## Exercise description
Switch "Correction" to "Résolution" wherever it appears in the rows below, leaving everything else unchanged.

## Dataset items
--------------------------------------------------
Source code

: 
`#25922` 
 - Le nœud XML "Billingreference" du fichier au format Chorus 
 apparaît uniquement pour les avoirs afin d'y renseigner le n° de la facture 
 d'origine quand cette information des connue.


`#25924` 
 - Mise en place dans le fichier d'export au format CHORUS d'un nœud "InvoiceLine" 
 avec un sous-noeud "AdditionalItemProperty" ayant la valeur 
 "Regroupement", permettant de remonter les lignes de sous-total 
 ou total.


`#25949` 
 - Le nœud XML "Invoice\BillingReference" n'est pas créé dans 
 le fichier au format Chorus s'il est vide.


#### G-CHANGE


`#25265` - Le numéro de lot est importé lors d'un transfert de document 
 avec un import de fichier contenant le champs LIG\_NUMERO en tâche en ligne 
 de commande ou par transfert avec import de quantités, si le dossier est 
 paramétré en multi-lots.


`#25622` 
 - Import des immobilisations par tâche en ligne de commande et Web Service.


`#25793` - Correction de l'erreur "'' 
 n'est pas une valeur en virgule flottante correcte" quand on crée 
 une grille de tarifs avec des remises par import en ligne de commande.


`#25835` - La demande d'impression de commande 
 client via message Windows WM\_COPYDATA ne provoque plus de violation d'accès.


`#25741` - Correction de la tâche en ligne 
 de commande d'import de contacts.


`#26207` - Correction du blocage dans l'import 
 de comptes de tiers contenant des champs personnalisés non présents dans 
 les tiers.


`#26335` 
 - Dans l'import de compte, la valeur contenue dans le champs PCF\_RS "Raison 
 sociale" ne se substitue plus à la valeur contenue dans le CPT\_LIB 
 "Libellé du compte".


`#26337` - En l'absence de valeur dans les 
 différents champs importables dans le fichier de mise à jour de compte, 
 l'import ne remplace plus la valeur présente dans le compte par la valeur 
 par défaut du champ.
--------------------------------------------------
## Answer to the problem
Source code

: 
`#25922` 
 - Le nœud XML "Billingreference" du fichier au format Chorus 
 apparaît uniquement pour les avoirs afin d'y renseigner le n° de la facture 
 d'origine quand cette information des connue.


`#25924` 
 - Mise en place dans le fichier d'export au format CHORUS d'un nœud "InvoiceLine" 
 avec un sous-noeud "AdditionalItemProperty" ayant la valeur 
 "Regroupement", permettant de remonter les lignes de sous-total 
 ou total.


`#25949` 
 - Le nœud XML "Invoice\BillingReference" n'est pas créé dans 
 le fichier au format Chorus s'il est vide.


#### G-CHANGE


`#25265` - Le numéro de lot est importé lors d'un transfert de document 
 avec un import de fichier contenant le champs LIG\_NUMERO en tâche en ligne 
 de commande ou par transfert avec import de quantités, si le dossier est 
 paramétré en multi-lots.


`#25622` 
 - Import des immobilisations par tâche en ligne de commande et Web Service.


`#25793` - Résolution de l'erreur "'' 
 n'est pas une valeur en virgule flottante correcte" quand on crée 
 une grille de tarifs avec des remises par import en ligne de commande.


`#25835` - La demande d'impression de commande 
 client via message Windows WM\_COPYDATA ne provoque plus de violation d'accès.


`#25741` - Résolution de la tâche en ligne 
 de commande d'import de contacts.


`#26207` - Résolution du blocage dans l'import 
 de comptes de tiers contenant des champs personnalisés non présents dans 
 les tiers.


`#26335` 
 - Dans l'import de compte, la valeur contenue dans le champs PCF\_RS "Raison 
 sociale" ne se substitue plus à la valeur contenue dans le CPT\_LIB 
 "Libellé du compte".


`#26337` - En l'absence de valeur dans les 
 différents champs importables dans le fichier de mise à jour de compte, 
 l'import ne remplace plus la valeur présente dans le compte par la valeur 
 par défaut du champ.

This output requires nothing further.